## YOUR TASK:
Reproduce the passage of the post below about the recurring P0101 code, from "If the car starts up at warm" to "from freeze frame data.", inclusive.

## TEXT PROVIDED:
::::::

I found very strange rules regarding P0101 DCT in my car from more than 50 drive tests.

1) P0101 DTC lights on (or pending P0101 DTC) after about 10 second from the car start up.
2) If the car starts up at cold engine, there is high probability to light on (or show pending P0101 DTC if checked by OBD2 app).
If the car starts up at warm engine (operating temperature), there is small probability to light on (or show pending P0101 DTC if checked by OBD2 app)
3) If I clear the DCT code at engine idle status, the DCT code never come back before turning off a car, even for driving more than 200 miles.

I can't find the reason why it has a problem only for car start-up. If there are problems in any hardware such as air leak or sensors, CEL should light on during driving. Maybe, is the software problem in my car?


I am not an expert, but I check freeze frame data. I could not find any strange things from freeze frame data.

::::::

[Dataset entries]
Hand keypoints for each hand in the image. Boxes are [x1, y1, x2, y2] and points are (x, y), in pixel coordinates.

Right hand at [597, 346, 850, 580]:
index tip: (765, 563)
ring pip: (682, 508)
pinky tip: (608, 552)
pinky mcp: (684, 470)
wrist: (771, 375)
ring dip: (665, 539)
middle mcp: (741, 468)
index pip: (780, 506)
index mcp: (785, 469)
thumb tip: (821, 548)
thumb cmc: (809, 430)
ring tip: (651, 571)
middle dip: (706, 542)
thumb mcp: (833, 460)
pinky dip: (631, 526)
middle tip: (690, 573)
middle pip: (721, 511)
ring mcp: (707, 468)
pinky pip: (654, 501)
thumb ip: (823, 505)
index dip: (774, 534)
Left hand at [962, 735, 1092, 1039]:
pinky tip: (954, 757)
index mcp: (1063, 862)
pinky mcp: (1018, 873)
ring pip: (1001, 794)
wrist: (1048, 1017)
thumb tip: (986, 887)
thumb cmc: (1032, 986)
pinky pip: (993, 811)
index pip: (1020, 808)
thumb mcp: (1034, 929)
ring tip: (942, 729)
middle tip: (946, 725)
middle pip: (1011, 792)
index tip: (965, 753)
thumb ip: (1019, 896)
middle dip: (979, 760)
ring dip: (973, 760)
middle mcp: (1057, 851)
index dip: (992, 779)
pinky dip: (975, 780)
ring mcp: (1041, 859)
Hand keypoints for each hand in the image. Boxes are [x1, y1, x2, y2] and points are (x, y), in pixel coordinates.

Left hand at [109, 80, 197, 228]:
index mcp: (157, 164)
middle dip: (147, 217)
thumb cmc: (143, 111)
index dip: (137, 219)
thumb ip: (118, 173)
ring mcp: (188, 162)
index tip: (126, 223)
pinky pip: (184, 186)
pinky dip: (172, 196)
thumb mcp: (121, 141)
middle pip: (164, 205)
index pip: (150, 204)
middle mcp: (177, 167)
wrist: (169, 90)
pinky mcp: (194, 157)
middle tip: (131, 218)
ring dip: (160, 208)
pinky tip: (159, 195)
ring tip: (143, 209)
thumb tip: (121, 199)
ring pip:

::::::

## THE ANSWER:
If the car starts up at warm engine (operating temperature), there is small probability to light on (or show pending P0101 DTC if checked by OBD2 app)
3) If I clear the DCT code at engine idle status, the DCT code never come back before turning off a car, even for driving more than 200 miles.

I can't find the reason why it has a problem only for car start-up. If there are problems in any hardware such as air leak or sensors, CEL should light on during driving. Maybe, is the software problem in my car?


I am not an expert, but I check freeze frame data. I could not find any strange things from freeze frame data.